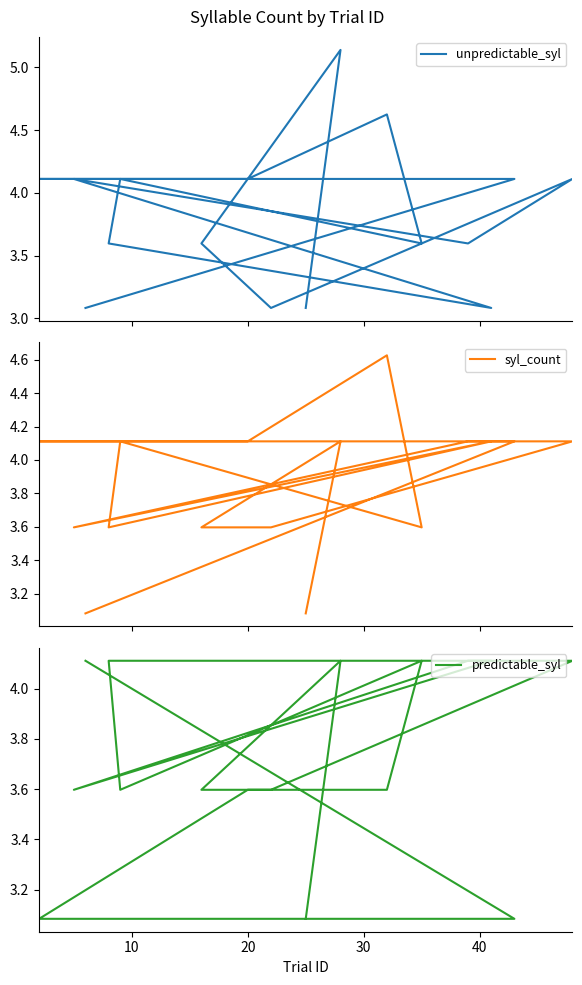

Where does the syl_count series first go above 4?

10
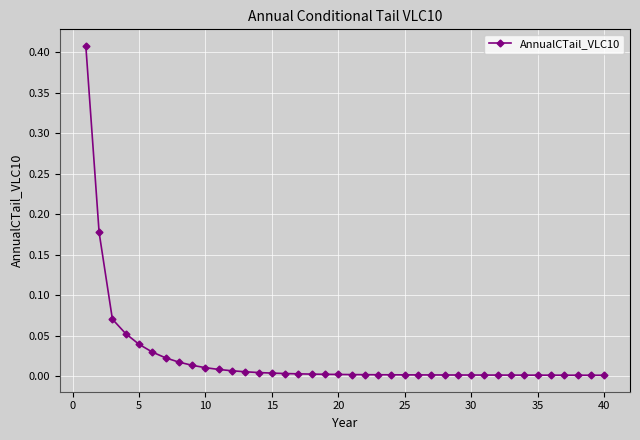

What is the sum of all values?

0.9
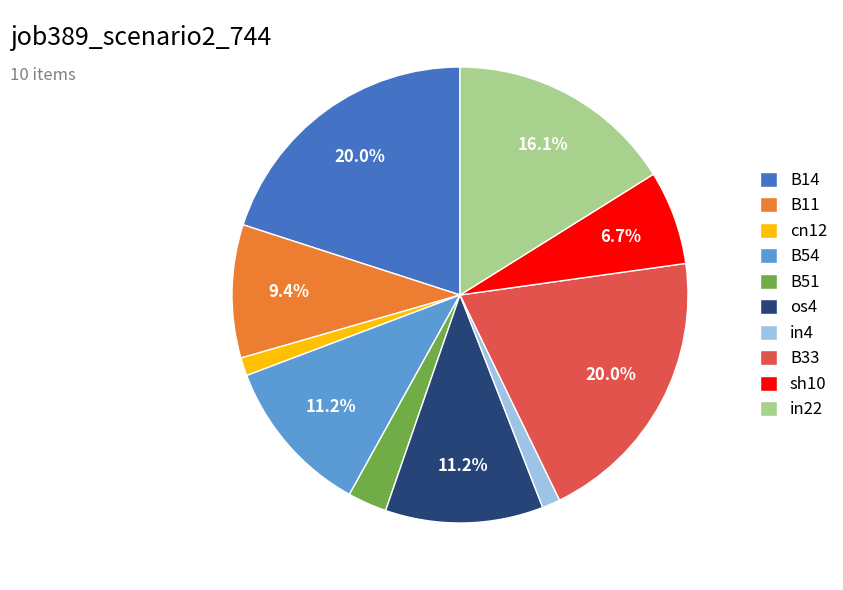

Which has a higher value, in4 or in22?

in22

+ + + + +

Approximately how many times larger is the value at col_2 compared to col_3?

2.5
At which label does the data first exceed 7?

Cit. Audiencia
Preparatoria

+ + + + +

REQUEST.
Count the lines in the records above that contain the word "does", matching case exactly. Reply with the number alone.

RESPONSE TO THIS TASK.
2